+++ Study text
Laboratory & Field work in Natural Sciences
B.S., University of California, Berkeley, 1983, Environmental Science
Certificates in Herbal Medicine (3), California School of Herbal Studies, 1986-1992
M.S., Marlboro College, 1999, Biochemistry/Pharmacognosy
PhD, University of Illinois, Chicago, 2006. Pharmacognosy.
At Marlboro Since
I started my studies with environmental science, and through a variety of paths ended up with pharmacognosy, which is a collection of all of the scientific fields that are useful when examining natural product (mostly herbal) medicine. Thus my training includes such fields as environmental science, general biology, botany, taxonomy, chemistry, biochemistry, anatomy and physiology, microbiology, pharmacology, pharmacokinetics, and pharmacodynamics, among other fields.
I apply this broad range of interests and expertise to biology and chemistry laboratory studies, enlivening routine introductory courses with current issues (e.g., Can cranberry juice be used as a pH meter?). My background has allowed me to work with more advanced students on such diverse topics as plant taxonomy, cosmetic formulation, various pre-medical topics, and environmental studies examining the college’s ecological reserve.
Laboratory work and field work in sciences is critical to any scientist: the hands-on experience conveys the general principles and minute details of science in ways that a purely didactic study can never achieve. Nothing brings home an important fact and commits it to memory like watching it unfold before your eyes, and seeing how your actions can, repeatedly, produce a particular result.
++++++
Problem A:
Translate this sentence from the faculty profile into Spanish: "Nothing brings home an important fact and commits it to memory like watching it unfold before your eyes, and seeing how your actions can, repeatedly, produce a particular result."
Problem B:
Go on with the faculty profile, picking up after its final sentence.
+++ Given entries
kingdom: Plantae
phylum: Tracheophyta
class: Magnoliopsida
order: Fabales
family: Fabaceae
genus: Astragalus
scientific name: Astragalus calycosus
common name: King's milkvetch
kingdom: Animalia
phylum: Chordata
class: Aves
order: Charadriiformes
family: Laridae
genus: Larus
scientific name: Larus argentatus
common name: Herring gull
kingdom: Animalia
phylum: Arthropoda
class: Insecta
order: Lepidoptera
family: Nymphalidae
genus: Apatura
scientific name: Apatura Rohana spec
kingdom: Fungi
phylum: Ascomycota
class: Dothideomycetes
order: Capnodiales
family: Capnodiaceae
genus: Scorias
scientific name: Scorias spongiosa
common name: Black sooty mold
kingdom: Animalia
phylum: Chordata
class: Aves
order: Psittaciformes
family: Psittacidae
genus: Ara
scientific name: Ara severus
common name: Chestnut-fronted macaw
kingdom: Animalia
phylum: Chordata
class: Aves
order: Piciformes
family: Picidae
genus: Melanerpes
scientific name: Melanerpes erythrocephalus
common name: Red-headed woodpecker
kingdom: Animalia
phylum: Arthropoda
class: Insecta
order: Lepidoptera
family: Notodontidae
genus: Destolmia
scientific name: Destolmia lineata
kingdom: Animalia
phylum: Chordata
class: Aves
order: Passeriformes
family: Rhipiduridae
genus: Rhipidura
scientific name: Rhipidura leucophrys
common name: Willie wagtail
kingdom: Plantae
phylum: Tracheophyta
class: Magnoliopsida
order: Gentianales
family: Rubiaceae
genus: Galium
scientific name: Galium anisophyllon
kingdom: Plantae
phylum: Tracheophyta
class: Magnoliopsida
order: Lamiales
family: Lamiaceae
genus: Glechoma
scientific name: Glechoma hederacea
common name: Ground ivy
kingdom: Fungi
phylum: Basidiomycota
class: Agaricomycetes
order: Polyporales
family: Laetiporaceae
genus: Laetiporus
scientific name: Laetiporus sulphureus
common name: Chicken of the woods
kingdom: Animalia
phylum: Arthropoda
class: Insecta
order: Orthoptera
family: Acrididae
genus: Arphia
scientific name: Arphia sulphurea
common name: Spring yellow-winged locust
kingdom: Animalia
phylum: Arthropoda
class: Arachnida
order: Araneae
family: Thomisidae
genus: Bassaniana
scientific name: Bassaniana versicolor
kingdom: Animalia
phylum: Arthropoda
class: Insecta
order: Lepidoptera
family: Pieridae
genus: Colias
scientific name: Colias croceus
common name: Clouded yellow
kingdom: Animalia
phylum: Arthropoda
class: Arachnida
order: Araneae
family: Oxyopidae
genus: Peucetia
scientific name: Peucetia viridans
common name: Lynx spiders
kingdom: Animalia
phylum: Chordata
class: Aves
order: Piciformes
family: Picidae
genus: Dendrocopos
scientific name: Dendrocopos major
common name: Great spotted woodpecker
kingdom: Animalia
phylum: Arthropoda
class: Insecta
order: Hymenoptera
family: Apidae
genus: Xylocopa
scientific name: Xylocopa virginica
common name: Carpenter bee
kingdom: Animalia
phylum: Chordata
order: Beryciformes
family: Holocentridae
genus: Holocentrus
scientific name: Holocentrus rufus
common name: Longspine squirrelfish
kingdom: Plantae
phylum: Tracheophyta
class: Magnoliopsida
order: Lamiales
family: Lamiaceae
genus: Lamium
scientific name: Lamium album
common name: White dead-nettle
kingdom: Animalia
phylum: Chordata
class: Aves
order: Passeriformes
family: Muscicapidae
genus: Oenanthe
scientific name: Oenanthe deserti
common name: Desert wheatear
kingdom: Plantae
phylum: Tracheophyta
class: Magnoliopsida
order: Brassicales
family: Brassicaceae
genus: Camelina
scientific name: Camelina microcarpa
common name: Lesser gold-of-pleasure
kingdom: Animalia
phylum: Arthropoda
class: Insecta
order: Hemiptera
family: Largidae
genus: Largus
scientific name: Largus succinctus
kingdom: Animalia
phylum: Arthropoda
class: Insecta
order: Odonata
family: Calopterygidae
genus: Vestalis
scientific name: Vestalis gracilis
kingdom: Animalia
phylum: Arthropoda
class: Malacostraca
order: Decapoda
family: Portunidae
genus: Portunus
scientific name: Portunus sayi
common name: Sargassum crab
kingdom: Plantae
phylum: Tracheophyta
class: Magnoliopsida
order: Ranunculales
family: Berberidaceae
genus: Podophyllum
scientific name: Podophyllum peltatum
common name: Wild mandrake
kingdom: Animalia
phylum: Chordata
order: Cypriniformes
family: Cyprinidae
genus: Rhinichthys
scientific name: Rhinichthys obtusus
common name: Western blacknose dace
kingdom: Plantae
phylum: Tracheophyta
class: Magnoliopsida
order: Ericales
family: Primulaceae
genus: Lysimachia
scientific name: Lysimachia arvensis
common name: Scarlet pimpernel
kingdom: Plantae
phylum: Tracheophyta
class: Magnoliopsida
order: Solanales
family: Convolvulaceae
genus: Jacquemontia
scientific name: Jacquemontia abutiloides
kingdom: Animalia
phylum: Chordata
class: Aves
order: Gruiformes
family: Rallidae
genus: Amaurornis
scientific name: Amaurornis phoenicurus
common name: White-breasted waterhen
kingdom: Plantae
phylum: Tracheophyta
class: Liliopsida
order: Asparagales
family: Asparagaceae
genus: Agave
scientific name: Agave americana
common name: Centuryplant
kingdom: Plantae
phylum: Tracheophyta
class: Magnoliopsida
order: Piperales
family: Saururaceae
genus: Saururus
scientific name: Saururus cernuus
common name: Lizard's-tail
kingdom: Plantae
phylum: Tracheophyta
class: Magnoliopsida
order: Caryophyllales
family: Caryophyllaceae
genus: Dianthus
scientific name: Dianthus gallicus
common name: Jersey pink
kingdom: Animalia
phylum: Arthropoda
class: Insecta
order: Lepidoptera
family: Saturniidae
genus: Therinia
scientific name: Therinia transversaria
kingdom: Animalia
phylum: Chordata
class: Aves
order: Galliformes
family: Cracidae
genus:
++++++
Your response A:
Nada hace comprender un hecho importante y lo graba en la memoria como verlo desarrollarse ante tus propios ojos y ver cómo tus acciones pueden producir, una y otra vez, un resultado determinado.

Your response B:
Of special interest to me is following students’ leads for new and innovative ways to examine a problem, thus I always include at least some student-designed work in laboratory and field courses.
My Masters level work was on antioxidant activity of some select herbal medicines, and my PhD dissertation examined the constituents of cranberry juice and its activity against urinary tract infections. In the course of studying cranberries, I discovered two new interesting chemical compounds previously unknown to humans, and I published these as well as other related works. My studies also strongly suggested that the prevailing compounds suspected to be “active” in cranberry for UTIs (proanthocyanidins) were in fact unlikely to have an impact.
Current work, in collaboration with students, will include an extensive data-rich and illustrated examination of the college’s Ecological Reserve.